=== Your goal ===
Each line of the material below should be retyped precisely as it appears.

---*---

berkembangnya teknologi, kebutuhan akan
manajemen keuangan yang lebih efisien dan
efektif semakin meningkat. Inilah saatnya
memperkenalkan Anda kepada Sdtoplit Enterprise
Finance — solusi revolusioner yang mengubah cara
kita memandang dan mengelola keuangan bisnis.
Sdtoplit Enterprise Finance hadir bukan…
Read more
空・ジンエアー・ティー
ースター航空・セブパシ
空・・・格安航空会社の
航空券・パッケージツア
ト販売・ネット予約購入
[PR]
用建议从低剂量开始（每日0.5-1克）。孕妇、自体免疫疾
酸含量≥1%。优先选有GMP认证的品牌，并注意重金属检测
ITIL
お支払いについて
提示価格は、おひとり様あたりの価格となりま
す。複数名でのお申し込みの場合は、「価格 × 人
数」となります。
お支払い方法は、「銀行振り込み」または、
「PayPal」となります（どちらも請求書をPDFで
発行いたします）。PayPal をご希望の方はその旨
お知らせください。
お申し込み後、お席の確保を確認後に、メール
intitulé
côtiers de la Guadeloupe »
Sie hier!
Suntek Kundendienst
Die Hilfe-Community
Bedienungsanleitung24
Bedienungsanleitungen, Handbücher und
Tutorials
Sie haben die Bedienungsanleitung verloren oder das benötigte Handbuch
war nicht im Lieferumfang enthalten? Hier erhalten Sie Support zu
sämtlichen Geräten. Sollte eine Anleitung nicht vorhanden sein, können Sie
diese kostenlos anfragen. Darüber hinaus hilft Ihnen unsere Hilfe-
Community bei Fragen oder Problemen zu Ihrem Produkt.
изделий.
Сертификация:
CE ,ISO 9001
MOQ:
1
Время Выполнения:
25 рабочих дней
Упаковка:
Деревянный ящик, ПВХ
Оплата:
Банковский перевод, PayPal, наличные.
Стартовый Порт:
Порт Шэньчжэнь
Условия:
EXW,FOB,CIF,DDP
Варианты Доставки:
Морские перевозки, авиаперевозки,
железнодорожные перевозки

---*---

=== Solution below ===
berkembangnya teknologi, kebutuhan akan
manajemen keuangan yang lebih efisien dan
efektif semakin meningkat. Inilah saatnya
memperkenalkan Anda kepada Sdtoplit Enterprise
Finance — solusi revolusioner yang mengubah cara
kita memandang dan mengelola keuangan bisnis.
Sdtoplit Enterprise Finance hadir bukan…
Read more
空・ジンエアー・ティー
ースター航空・セブパシ
空・・・格安航空会社の
航空券・パッケージツア
ト販売・ネット予約購入
[PR]
用建议从低剂量开始（每日0.5-1克）。孕妇、自体免疫疾
酸含量≥1%。优先选有GMP认证的品牌，并注意重金属检测
ITIL
お支払いについて
提示価格は、おひとり様あたりの価格となりま
す。複数名でのお申し込みの場合は、「価格 × 人
数」となります。
お支払い方法は、「銀行振り込み」または、
「PayPal」となります（どちらも請求書をPDFで
発行いたします）。PayPal をご希望の方はその旨
お知らせください。
お申し込み後、お席の確保を確認後に、メール
intitulé
côtiers de la Guadeloupe »
Sie hier!
Suntek Kundendienst
Die Hilfe-Community
Bedienungsanleitung24
Bedienungsanleitungen, Handbücher und
Tutorials
Sie haben die Bedienungsanleitung verloren oder das benötigte Handbuch
war nicht im Lieferumfang enthalten? Hier erhalten Sie Support zu
sämtlichen Geräten. Sollte eine Anleitung nicht vorhanden sein, können Sie
diese kostenlos anfragen. Darüber hinaus hilft Ihnen unsere Hilfe-
Community bei Fragen oder Problemen zu Ihrem Produkt.
изделий.
Сертификация:
CE ,ISO 9001
MOQ:
1
Время Выполнения:
25 рабочих дней
Упаковка:
Деревянный ящик, ПВХ
Оплата:
Банковский перевод, PayPal, наличные.
Стартовый Порт:
Порт Шэньчжэнь
Условия:
EXW,FOB,CIF,DDP
Варианты Доставки:
Морские перевозки, авиаперевозки,
железнодорожные перевозки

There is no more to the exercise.